I admit that I struggle with today’s readings.  Life can be very difficult, and it’s easy to give up under the weight of life’s tragedies and the emptiness we all feel from time to time.  I also know that our brutal election cycle has left many people feeling bitter, frightened and anxious about the future of our country and the world.  But our response to these challenges shouldn’t be to retreat into our own sullenness, to gloat or to lash out at others and certainly not to incite violence against our neighbor.  What good does any of that do?  Our response should be to persevere in faith.  If we truly want a better world, if we want to experience the Kingdom of God here on earth, we have to push through the tough times and live as Jesus taught us:  we need to live each moment as if the Kingdom of God were at hand.  We should greet our neighbors with a smile and a helping hand, without regard to their immigration status or for whom they voted.  We should clothe the naked feed the poor, give shelter to the homeless, and visit the sick and imprisoned.  We should respect and honor the God-given dignity of every human being, even when their opinions differ from ours.  Sound familiar?  That’s Jesus’ message in a nutshell. 

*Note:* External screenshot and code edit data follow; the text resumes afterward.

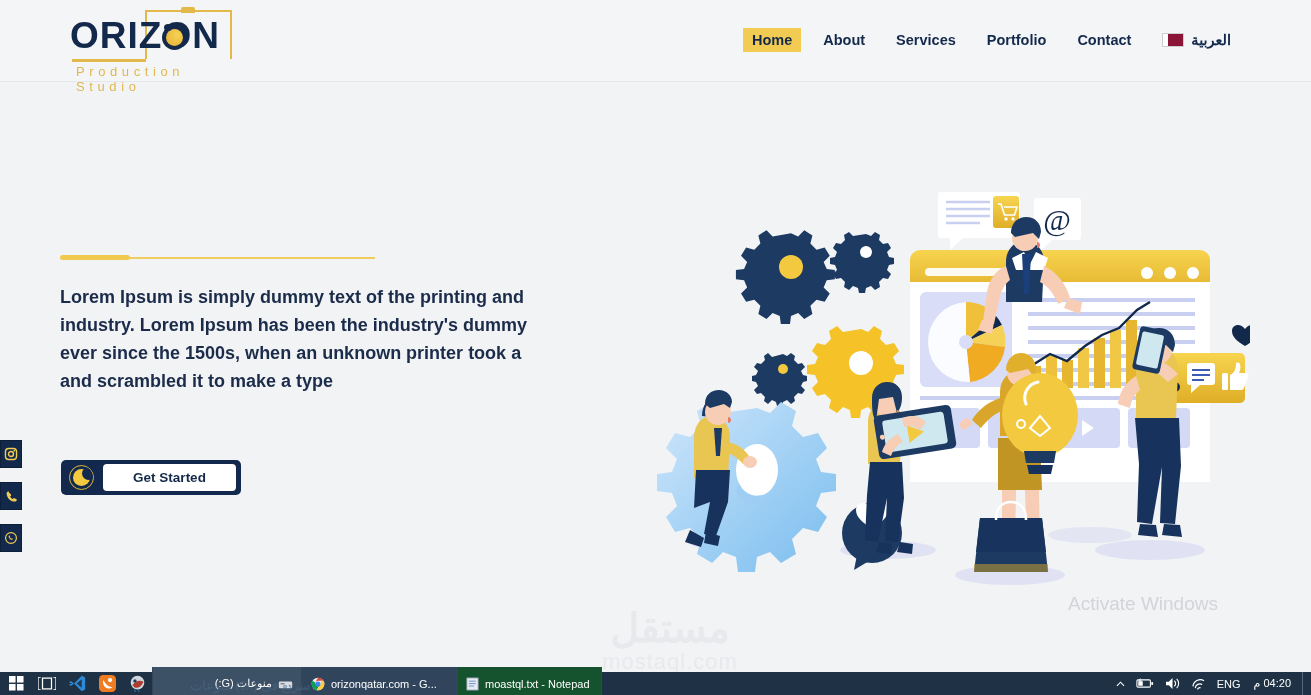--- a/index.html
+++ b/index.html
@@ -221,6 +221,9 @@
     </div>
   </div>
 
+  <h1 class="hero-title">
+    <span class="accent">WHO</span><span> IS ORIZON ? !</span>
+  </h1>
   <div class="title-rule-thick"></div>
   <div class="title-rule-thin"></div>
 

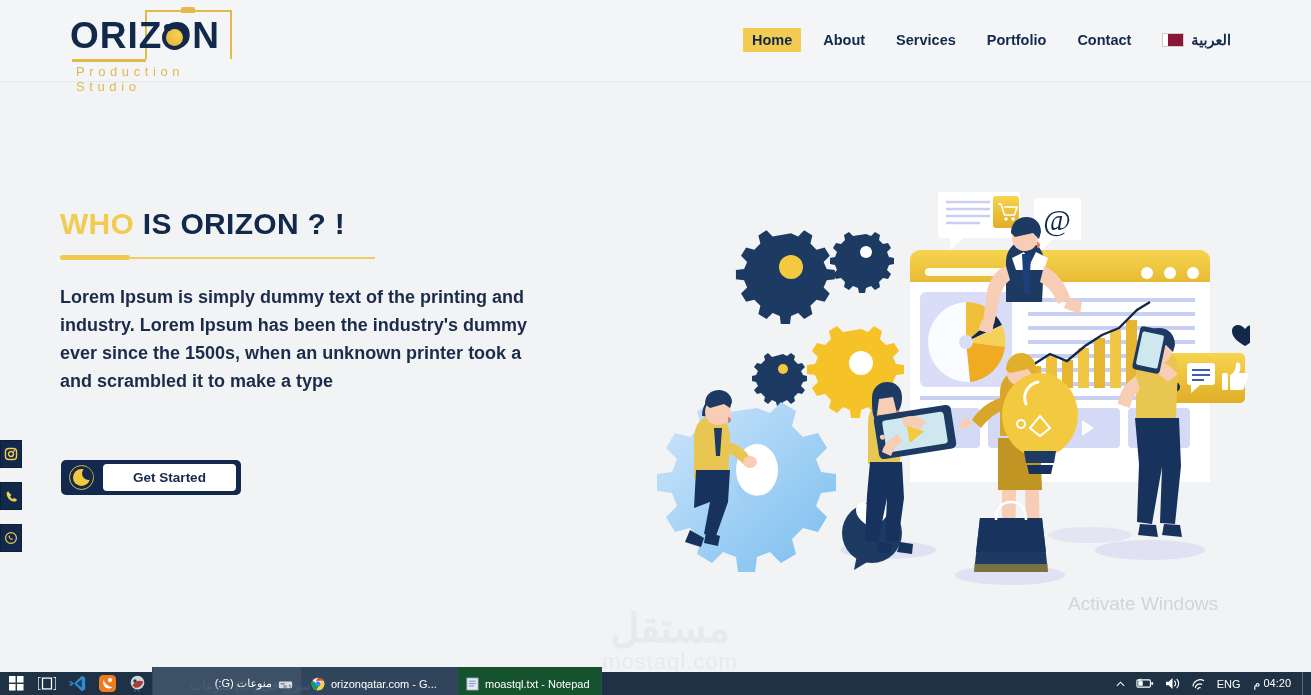--- a/index.html
+++ b/index.html
@@ -96,7 +96,7 @@
   }
   .hero-para {
     position: absolute; left: 60px; top: 283px; width: 470px;
-    font-size: 18px; font-weight: 700; color: #1b2c4a; line-height: 28px;
+    font-size: 10px; font-weight: 700; color: #1b2c4a; line-height: 28px;
   }
 
   

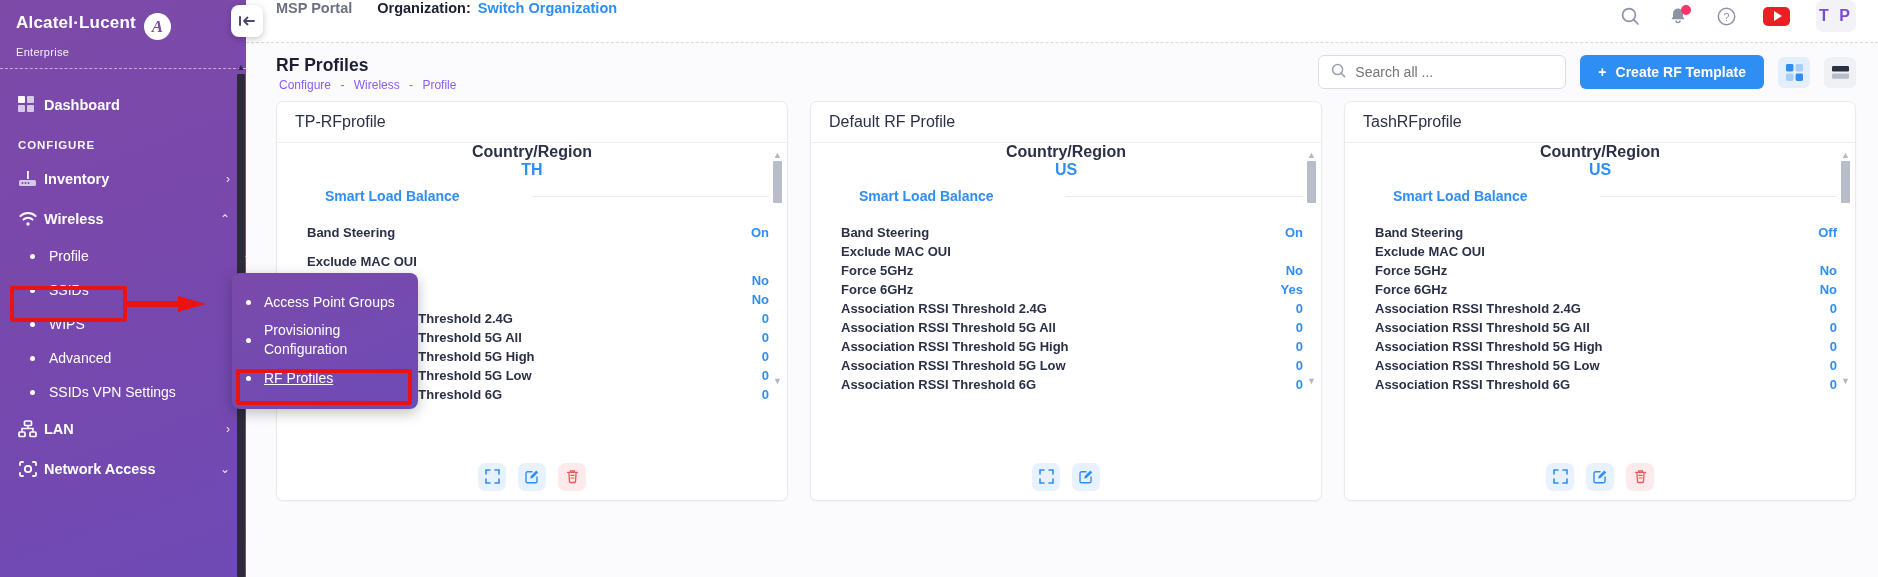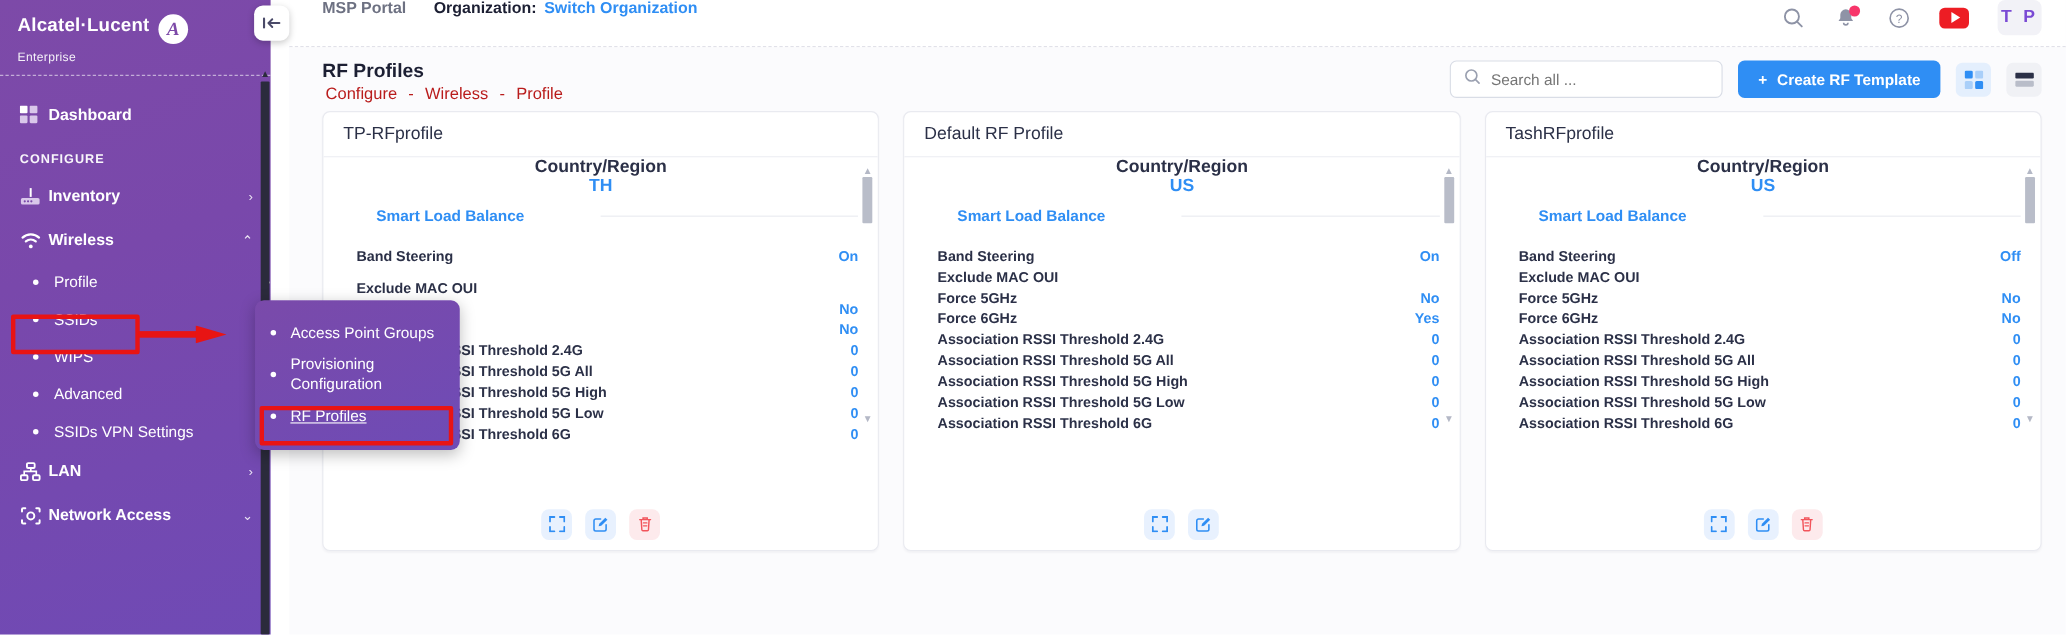--- a/index.html
+++ b/index.html
@@ -10,7 +10,7 @@
     background: #ffffff;
     overflow: hidden;
   }
-  .app { position: relative; width: 1878px; height: 577px; display: flex; gap: 17px; }
+  .app { position: relative; width: 1878px; height: 577px; display: flex; }
 
   
   .sidebar {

Now I’ll be the first to acknowledge that I’m no Mother Teresa, but she didn’t think she was either, and look what she accomplished.   Just think of the good we all can achieve if we simply persevere in faith.  If we live our lives in faith to the end, we will make the world kinder, gentler and safer.  More importantly we’ll earn the gift of everlasting life.  If we persevere in faith, we’ll be Screwtape’s worst nightmare.



[1]C.S. Lewis, The Screwtape Letters (San Francisco: HarperCollins, 2001) 40.